Dic 15
GIOVANI MUSULMANI IN ITALIA: UN’INTEGRAZIONE POSSIBILE?
Interessante presentazione della ricerca “G2: una generazione orgogliosa” a cura del prof. Mario Abis al Centro Studi Americani di Roma, seguita da una discussione con un professore dell’Università di Padova, Renzo Guolo, e dal direttore di Reset, Giancarlo Bosetti. A seguire l’attesa tavola rotonda presieduta da Giuliano Amato, Presidente del Centro Studi Americani, Massimo D’Alema, Gianfranco Fini, Federico Ghizzoni Presidente di Unicredit, Giorgia Meloni e Maurizio Sacconi.
Vale la pena riportare il pensiero di ciascuno sull’argomento spinoso dell’immigrazione ma di più dell’integrazione, parola che sembra essere spiacevole per i giovani di seconda generazione che vivono nel nostro Paese e che percepiscono come una mancanza, un’amputazione, qualcosa da colmare.
Mi è gradito sottolineare la presenza di una donna musulmana nella moderazione delle due parti del pomeriggio, quella con i docenti e quella con i politici, la bella dott.ssa Karima Moual, che ha firmato il significativo filmato sulle giovani musulmane che vivono in Italia, di apertura ai lavori dell’incontro.
La parola che apre il filmato è HARAM: PECCATO. La giovane intervistata da Karima Moual è andata via di casa, fuma, vive la sua vita rispettando se stessa ma sente di aver tradito la sua cultura e la cultura di suo padre che non la riconosce più come figlia. Lei ritiene di vivere nel “peccato” secondo la sua religione, perché non vuole sposarsi ma vuole lavorare ed essere libera.
Il prof. Abis ha indagato il mondo musulmano in Italia, riscontrando nei giovani di seconda generazione, cioè nati e cresciuti in Italia da genitori che sono venuti nel nostro Paese precedentemente, per lavoro o motivi socio-politici, un modello di interculturalità basata sulla reciprocità e sulla doppia appartenenza. La domanda di integrazione è una richiesta di rispetto della frammistione fra la cultura italiana, occidentale con quella della propria tradizione familiare. L’orgoglio di essere portatori di una cultura da conservare e da valorizzare, perché in questo caso la doppia appartenenza è un valore e una ricchezza, per loro e per i nostri figli.

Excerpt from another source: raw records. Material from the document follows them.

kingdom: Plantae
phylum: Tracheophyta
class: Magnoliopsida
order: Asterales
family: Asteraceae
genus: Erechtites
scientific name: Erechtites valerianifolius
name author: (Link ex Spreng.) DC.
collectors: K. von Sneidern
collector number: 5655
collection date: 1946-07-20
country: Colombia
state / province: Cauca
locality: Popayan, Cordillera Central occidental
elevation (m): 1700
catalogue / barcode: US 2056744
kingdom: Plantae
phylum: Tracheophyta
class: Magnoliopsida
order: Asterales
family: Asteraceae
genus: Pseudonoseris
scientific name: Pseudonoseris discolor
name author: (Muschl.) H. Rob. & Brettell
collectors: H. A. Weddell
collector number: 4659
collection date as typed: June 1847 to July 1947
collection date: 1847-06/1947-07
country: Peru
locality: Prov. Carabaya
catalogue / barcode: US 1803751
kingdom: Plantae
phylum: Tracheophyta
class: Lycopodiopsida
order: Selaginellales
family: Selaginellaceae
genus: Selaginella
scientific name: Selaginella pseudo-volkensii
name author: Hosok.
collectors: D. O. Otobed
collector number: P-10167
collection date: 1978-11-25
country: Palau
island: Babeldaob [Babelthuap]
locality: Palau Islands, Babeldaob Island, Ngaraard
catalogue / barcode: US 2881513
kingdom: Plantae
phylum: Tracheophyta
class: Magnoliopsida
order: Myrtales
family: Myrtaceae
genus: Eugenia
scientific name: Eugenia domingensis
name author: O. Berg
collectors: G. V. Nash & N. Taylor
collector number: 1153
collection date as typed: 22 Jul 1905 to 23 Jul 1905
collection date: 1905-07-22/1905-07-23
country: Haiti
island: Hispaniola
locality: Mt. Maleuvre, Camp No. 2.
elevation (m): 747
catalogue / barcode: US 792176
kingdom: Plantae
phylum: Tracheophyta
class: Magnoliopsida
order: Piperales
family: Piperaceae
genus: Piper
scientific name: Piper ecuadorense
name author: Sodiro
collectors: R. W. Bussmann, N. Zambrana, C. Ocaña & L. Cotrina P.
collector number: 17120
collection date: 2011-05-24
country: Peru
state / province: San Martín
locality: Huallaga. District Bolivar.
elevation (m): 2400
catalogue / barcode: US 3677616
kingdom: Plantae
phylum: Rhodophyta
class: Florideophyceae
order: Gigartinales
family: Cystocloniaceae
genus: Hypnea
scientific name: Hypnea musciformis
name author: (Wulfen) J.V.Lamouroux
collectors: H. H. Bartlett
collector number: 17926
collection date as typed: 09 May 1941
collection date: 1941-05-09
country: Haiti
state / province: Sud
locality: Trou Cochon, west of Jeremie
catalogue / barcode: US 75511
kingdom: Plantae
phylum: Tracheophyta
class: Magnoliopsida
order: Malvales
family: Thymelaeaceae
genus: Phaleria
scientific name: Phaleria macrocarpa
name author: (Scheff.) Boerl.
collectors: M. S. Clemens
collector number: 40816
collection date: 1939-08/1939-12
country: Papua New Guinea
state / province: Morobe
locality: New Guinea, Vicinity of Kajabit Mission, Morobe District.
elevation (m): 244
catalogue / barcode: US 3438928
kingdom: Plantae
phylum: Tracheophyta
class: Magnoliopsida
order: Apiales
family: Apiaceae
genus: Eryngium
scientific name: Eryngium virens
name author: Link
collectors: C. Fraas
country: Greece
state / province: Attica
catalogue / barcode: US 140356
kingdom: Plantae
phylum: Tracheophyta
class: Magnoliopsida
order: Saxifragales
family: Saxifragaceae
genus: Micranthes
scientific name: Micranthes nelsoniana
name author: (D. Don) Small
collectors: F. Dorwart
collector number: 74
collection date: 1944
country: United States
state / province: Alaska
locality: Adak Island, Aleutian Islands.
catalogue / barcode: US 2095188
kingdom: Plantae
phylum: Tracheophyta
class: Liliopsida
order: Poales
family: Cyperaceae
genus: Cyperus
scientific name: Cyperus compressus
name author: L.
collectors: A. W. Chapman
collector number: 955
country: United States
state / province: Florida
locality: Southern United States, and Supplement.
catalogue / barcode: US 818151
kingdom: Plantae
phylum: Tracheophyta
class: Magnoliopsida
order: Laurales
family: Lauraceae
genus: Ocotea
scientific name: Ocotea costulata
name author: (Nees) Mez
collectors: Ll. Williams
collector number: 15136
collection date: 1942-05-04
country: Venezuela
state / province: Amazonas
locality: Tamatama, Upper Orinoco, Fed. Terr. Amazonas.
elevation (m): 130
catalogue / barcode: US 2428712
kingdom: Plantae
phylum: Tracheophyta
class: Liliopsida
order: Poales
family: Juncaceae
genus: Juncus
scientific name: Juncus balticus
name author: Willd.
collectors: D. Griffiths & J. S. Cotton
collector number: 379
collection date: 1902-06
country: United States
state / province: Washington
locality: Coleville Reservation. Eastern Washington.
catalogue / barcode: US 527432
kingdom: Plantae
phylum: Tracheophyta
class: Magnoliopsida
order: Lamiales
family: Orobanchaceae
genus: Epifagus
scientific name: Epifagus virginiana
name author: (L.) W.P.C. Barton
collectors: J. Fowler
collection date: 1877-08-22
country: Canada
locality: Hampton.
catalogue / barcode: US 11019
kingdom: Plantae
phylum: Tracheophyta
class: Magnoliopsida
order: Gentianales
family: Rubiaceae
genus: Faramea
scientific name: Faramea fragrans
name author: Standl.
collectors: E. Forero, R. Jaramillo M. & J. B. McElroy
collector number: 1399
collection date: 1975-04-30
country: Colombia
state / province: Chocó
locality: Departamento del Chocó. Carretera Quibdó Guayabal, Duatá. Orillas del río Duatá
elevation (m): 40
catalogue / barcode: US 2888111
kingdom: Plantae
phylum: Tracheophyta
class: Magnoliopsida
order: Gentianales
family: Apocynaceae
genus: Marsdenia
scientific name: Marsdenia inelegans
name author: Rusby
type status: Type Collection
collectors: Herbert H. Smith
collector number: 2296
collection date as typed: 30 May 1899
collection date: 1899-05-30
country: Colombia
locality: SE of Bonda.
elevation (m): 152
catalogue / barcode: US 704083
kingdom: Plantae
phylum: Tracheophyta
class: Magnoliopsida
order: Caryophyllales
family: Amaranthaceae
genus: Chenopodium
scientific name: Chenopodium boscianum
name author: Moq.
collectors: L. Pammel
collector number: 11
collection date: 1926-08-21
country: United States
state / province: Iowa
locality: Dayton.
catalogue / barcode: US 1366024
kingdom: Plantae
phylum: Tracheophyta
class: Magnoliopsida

La Primavera Araba, o il sogno di essa, è il prodotto della percezione che si è avuto del nostro Paese. Invece si è trovato, per chi ci è arrivato, un Paese in declino, chiuso, diffidente, mentre lo si pensava ricco e aperto. L’11 settembre è sentito come il momento cruciale di passaggio per questo cambiamento di rotta, il sostanziale momento di cambiamento dell’opinione, da dove inizia l’indebolimento valoriale. Gli italiani ignorano cosa sia l’Islam, la complessità del mondo islamico, le differenze che ci sono all’interno di esso. Il ruolo negativo che giocano i media quando semplificano ed esibiscono i fatti estremi, mostrando gli aspetti ignoranti che suscitano l’indifferenza o il rifiuto. Questo a sua volta nei musulmani che sono da noi provoca un’altra reazione: “non mi vuoi conoscere, allora io mi chiudo sempre di più in me stesso: recupero la mia identità islamica associandomi con i miei simili soltanto, come ripiego”.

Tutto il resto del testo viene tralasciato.